* _WHAT IS EXPECTED_: Retype all of the lines below exactly as they appear, leaving out the pictures.

START AVAILABLE DATA

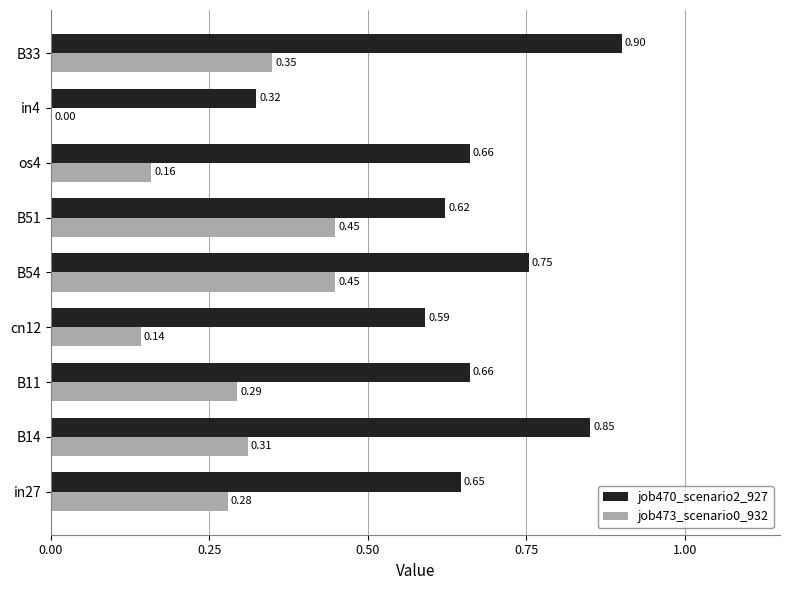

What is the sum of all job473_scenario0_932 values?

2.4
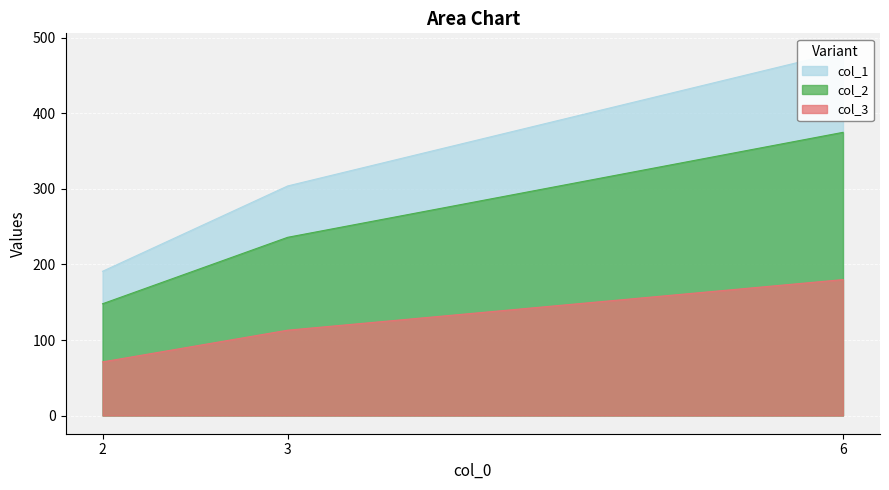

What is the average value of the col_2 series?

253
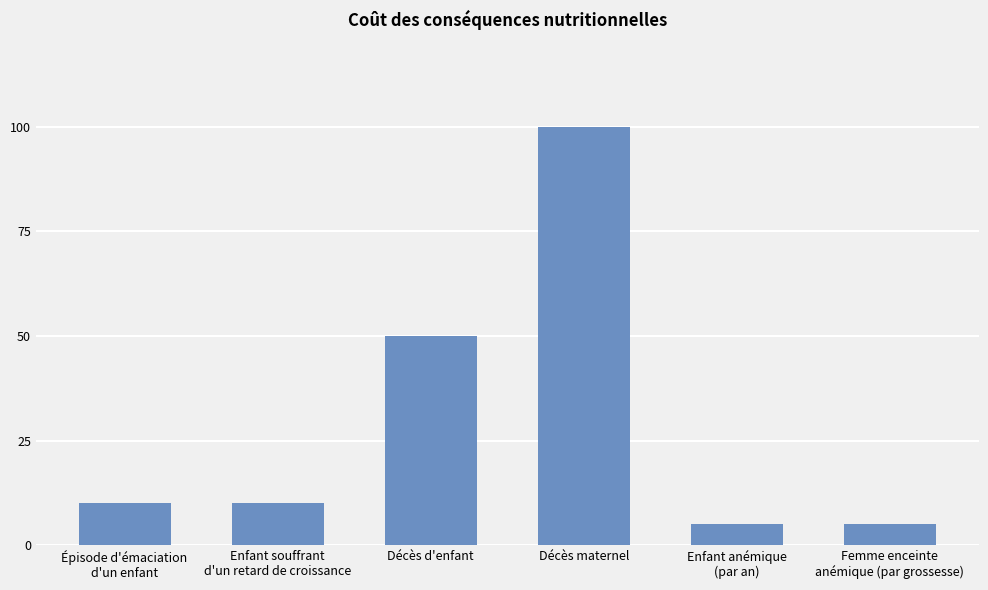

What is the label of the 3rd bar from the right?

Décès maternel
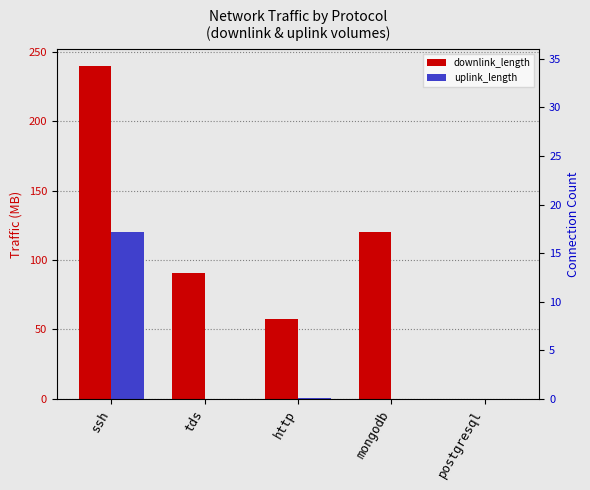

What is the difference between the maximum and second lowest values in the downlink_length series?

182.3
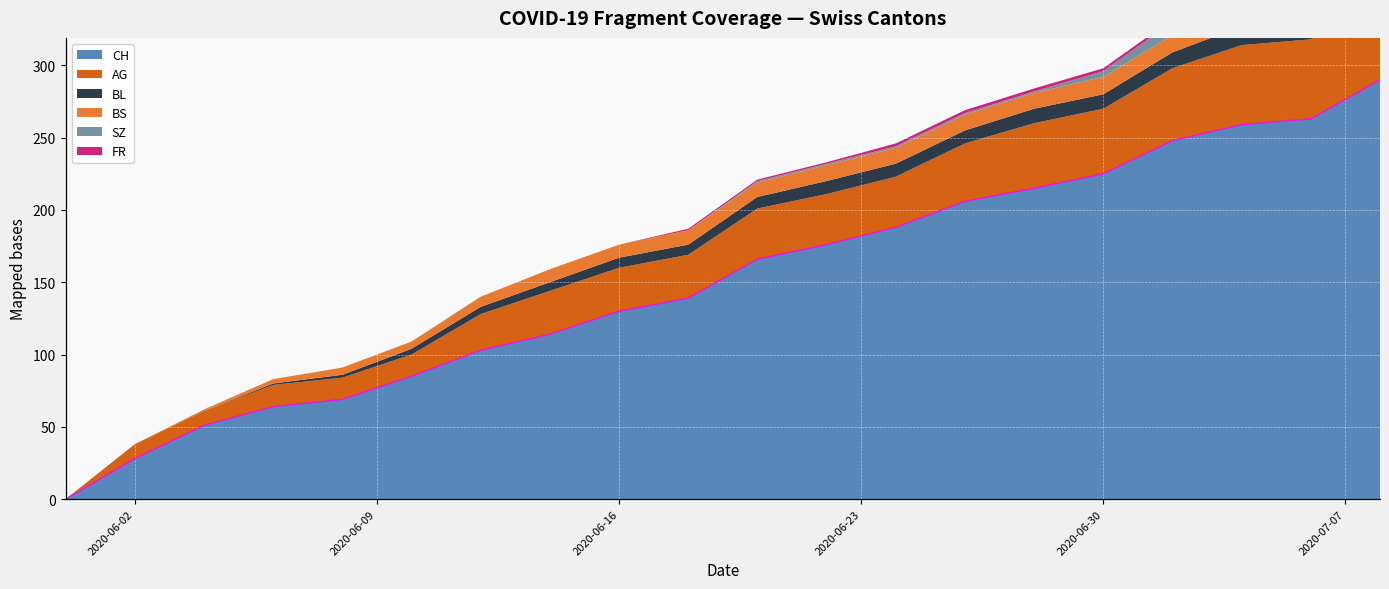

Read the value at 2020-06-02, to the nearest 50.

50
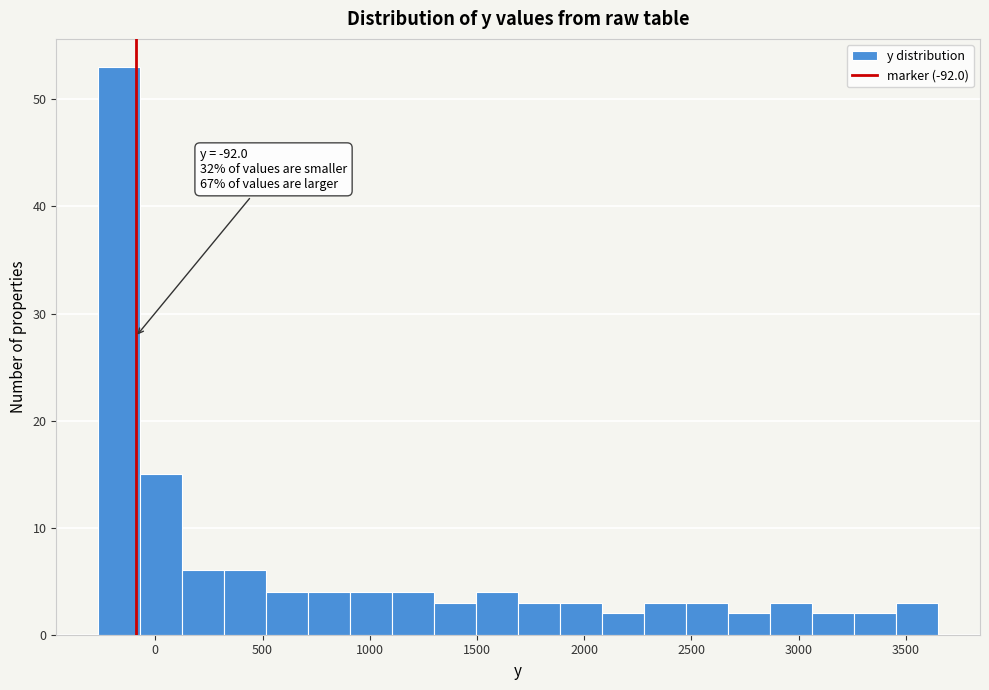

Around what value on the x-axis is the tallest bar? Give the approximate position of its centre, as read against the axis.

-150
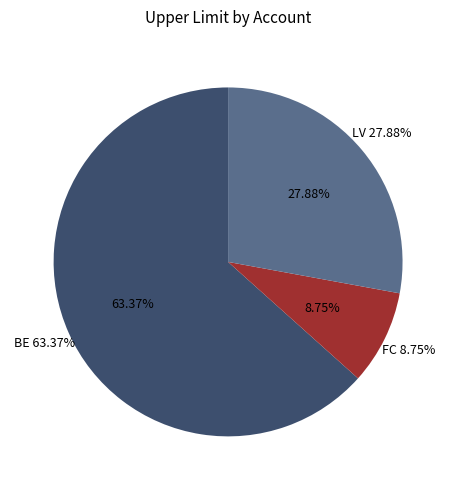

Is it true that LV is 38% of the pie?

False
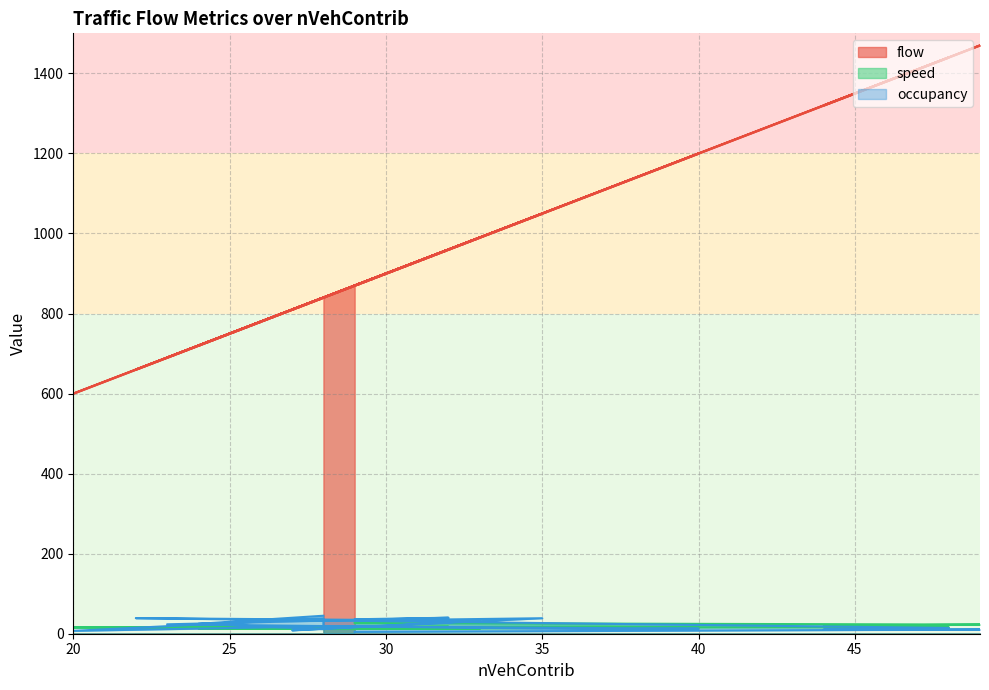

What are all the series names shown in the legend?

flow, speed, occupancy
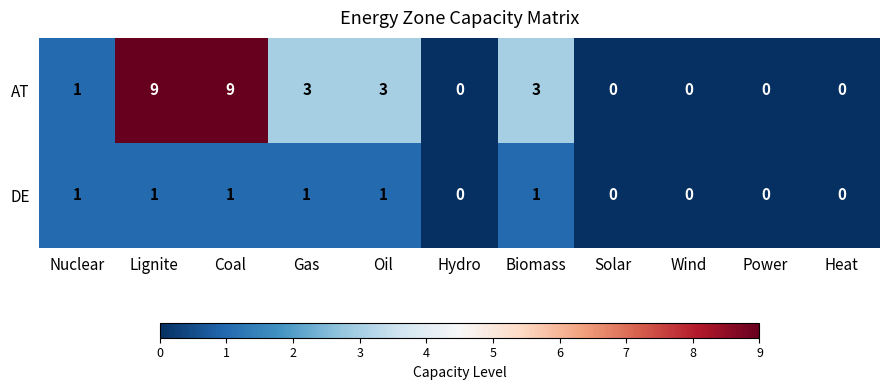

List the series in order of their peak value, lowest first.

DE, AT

END AVAILABLE DATA

* _WRITTEN ANSWER_:
What is the sum of all job473_scenario0_932 values?

2.4

What is the average value of the col_2 series?

253

What is the label of the 3rd bar from the right?

Décès maternel

What is the difference between the maximum and second lowest values in the downlink_length series?

182.3

Read the value at 2020-06-02, to the nearest 50.

50

Around what value on the x-axis is the tallest bar? Give the approximate position of its centre, as read against the axis.

-150

Is it true that LV is 38% of the pie?

False

What are all the series names shown in the legend?

flow, speed, occupancy

List the series in order of their peak value, lowest first.

DE, AT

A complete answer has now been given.